Records from a data source

=== Section Start ===

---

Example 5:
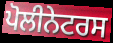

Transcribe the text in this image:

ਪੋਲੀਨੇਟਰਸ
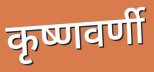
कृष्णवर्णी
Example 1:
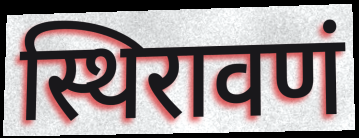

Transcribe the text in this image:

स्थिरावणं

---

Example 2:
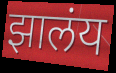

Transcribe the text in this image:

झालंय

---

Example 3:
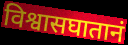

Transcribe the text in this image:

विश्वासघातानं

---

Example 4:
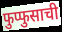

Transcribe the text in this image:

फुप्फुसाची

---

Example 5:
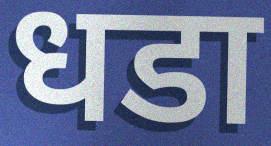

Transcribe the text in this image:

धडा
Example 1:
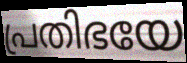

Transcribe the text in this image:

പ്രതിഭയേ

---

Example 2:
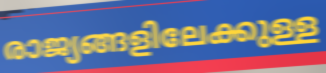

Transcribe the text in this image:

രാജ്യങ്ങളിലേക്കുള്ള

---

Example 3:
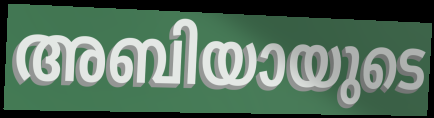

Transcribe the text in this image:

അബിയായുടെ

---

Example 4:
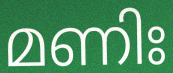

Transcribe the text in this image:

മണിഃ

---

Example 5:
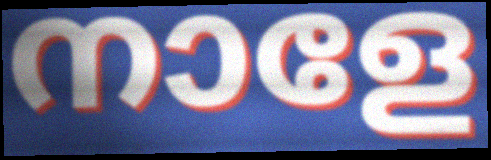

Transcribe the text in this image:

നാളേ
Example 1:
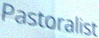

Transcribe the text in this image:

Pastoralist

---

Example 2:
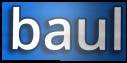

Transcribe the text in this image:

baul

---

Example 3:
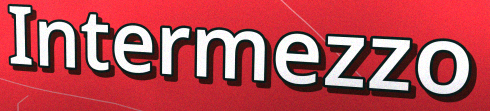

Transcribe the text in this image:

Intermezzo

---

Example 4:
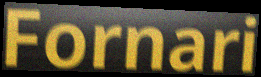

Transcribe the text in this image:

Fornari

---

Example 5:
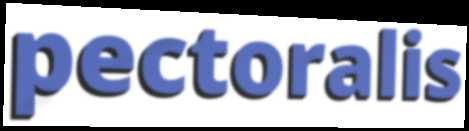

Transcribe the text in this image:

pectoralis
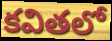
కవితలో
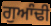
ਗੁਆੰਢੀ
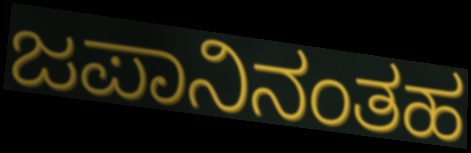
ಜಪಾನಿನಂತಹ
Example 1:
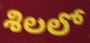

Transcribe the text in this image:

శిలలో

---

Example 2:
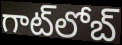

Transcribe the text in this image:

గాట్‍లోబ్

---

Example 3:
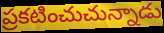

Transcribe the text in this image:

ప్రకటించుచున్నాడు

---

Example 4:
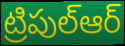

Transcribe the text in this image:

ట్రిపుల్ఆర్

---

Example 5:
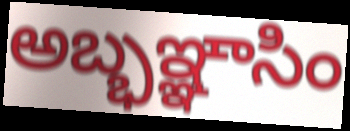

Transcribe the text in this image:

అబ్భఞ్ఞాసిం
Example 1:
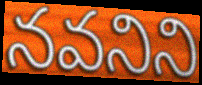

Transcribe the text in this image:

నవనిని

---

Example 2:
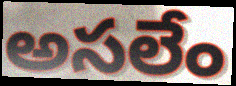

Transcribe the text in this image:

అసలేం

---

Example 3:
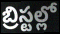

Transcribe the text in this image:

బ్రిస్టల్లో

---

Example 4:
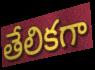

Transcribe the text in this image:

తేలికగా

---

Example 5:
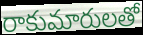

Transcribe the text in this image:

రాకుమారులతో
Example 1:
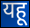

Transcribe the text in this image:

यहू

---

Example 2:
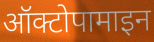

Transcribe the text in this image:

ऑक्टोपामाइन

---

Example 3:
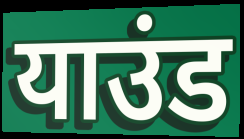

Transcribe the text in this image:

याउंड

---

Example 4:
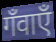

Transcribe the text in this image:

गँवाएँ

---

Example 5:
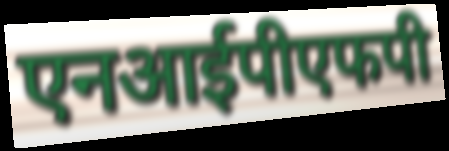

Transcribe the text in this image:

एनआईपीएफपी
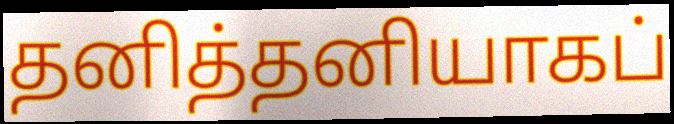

=== Section End ===

*TASK REQUIREMENTS:* Your copy should match the data above exactly, apart from the pictures.

*ANSWER BOX:*
---

Example 5:

Transcribe the text in this image:

ਪੋਲੀਨੇਟਰਸ
कृष्णवर्णी
Example 1:

Transcribe the text in this image:

स्थिरावणं

---

Example 2:

Transcribe the text in this image:

झालंय

---

Example 3:

Transcribe the text in this image:

विश्वासघातानं

---

Example 4:

Transcribe the text in this image:

फुप्फुसाची

---

Example 5:

Transcribe the text in this image:

धडा
Example 1:

Transcribe the text in this image:

പ്രതിഭയേ

---

Example 2:

Transcribe the text in this image:

രാജ്യങ്ങളിലേക്കുള്ള

---

Example 3:

Transcribe the text in this image:

അബിയായുടെ

---

Example 4:

Transcribe the text in this image:

മണിഃ

---

Example 5:

Transcribe the text in this image:

നാളേ
Example 1:

Transcribe the text in this image:

Pastoralist

---

Example 2:

Transcribe the text in this image:

baul

---

Example 3:

Transcribe the text in this image:

Intermezzo

---

Example 4:

Transcribe the text in this image:

Fornari

---

Example 5:

Transcribe the text in this image:

pectoralis
కవితలో
ਗੁਆੰਢੀ
ಜಪಾನಿನಂತಹ
Example 1:

Transcribe the text in this image:

శిలలో

---

Example 2:

Transcribe the text in this image:

గాట్‍లోబ్

---

Example 3:

Transcribe the text in this image:

ప్రకటించుచున్నాడు

---

Example 4:

Transcribe the text in this image:

ట్రిపుల్ఆర్

---

Example 5:

Transcribe the text in this image:

అబ్భఞ్ఞాసిం
Example 1:

Transcribe the text in this image:

నవనిని

---

Example 2:

Transcribe the text in this image:

అసలేం

---

Example 3:

Transcribe the text in this image:

బ్రిస్టల్లో

---

Example 4:

Transcribe the text in this image:

తేలికగా

---

Example 5:

Transcribe the text in this image:

రాకుమారులతో
Example 1:

Transcribe the text in this image:

यहू

---

Example 2:

Transcribe the text in this image:

ऑक्टोपामाइन

---

Example 3:

Transcribe the text in this image:

याउंड

---

Example 4:

Transcribe the text in this image:

गँवाएँ

---

Example 5:

Transcribe the text in this image:

एनआईपीएफपी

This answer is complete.